Little Mermaid's failure is that it just wants to use the music, but never focuses on a theme or mood that's dramatic. It adapts the film to a ride and doesn't bother adapting the story to fit the different medium.
 

Professortango1

Well-Known Member
The Pinocchio ride falls short compared to the others for several reasons:

- You're a passive observer. Pinocchio shows up in several scenes and you just watch things happen to him
- Unlike Snow White, there's no clear and consistent threat like the Witch. All the villains show up, but they're one and done encounters.
- The scenes strung together make no sense unless you've seen the movie. The whole idea of Pinocchio sacrificing himself to save his father from Monstro is thrown out completely. He just becomes a real boy at the end because...that's what happens in the movie
- The beautiful set at the end with all the clocks happens so fast you can't appreciate the detail

It's a mess and not in the fun, chaotic way that Mr. Toad is (where the danger is the very car you're sitting in). You don't linger on the scenery in the same way Peter Pan or Alice do. There's no novelty to the ride system compared to the others or Roger Rabbit. The individual moments are nicely done, but they don't fit together as well as they could. The ride is ultimately less than the sum of its parts.

That's because the villain in Snow White is The Queen. The villain in Pinocchio is the world. That's why we aren't running from a villain, we are rather trying to escape the world and return home.
 

waltography

Well-Known Member
Monsters Inc and Pooh are the only dark rides at DLR I'd rank below Mermaid.
I disagree that Monsters Inc. is below Mermaid. It does a remarkably good job adapting to the space as a book report ride, enough that it's honestly surprising it was SL in the first place. Mermaid is (save for Ursula's Lair), positively one-note in tone.

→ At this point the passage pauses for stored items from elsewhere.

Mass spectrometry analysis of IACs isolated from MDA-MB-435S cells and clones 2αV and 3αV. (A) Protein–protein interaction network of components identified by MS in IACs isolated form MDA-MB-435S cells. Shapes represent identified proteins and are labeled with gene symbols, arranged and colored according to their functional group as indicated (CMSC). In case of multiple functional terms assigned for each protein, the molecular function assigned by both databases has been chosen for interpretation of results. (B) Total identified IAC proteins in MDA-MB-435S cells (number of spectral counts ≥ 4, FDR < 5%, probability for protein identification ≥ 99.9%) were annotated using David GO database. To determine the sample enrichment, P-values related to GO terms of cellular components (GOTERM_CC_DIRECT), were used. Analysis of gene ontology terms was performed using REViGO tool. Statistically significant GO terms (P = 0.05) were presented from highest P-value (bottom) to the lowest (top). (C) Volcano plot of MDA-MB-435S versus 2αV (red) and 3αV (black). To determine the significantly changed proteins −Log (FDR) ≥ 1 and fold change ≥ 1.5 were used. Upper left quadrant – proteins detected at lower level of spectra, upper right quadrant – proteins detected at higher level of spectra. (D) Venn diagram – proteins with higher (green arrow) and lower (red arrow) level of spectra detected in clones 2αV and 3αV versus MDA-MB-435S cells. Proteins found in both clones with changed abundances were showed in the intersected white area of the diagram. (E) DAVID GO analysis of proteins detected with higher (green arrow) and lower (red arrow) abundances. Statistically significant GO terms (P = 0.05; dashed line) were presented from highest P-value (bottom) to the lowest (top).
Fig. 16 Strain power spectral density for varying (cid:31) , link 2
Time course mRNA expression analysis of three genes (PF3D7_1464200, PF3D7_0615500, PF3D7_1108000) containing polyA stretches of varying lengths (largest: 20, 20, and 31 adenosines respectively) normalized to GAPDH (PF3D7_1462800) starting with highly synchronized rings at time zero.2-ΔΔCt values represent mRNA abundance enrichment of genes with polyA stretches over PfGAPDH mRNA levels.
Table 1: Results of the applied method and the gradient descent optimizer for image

Pooh... well, at least you can tell what kind of ride it is from its exterior. 😂
 

mickEblu

Well-Known Member
I disagree that Monsters Inc. is below Mermaid. It does a remarkably good job adapting to the space as a book report ride, enough that it's honestly surprising it was SL in the first place. Mermaid is (save for Ursula's Lair), positively one-note in tone.

Pooh... well, at least you can tell what kind of ride it is from its exterior. 😂

If they would just make these Fantasyland style dark rides dark again that would help a lot. Monsters could use a little more pace that better matches the frenetic story but otherwise I think from beginning to end its better than Mermaid.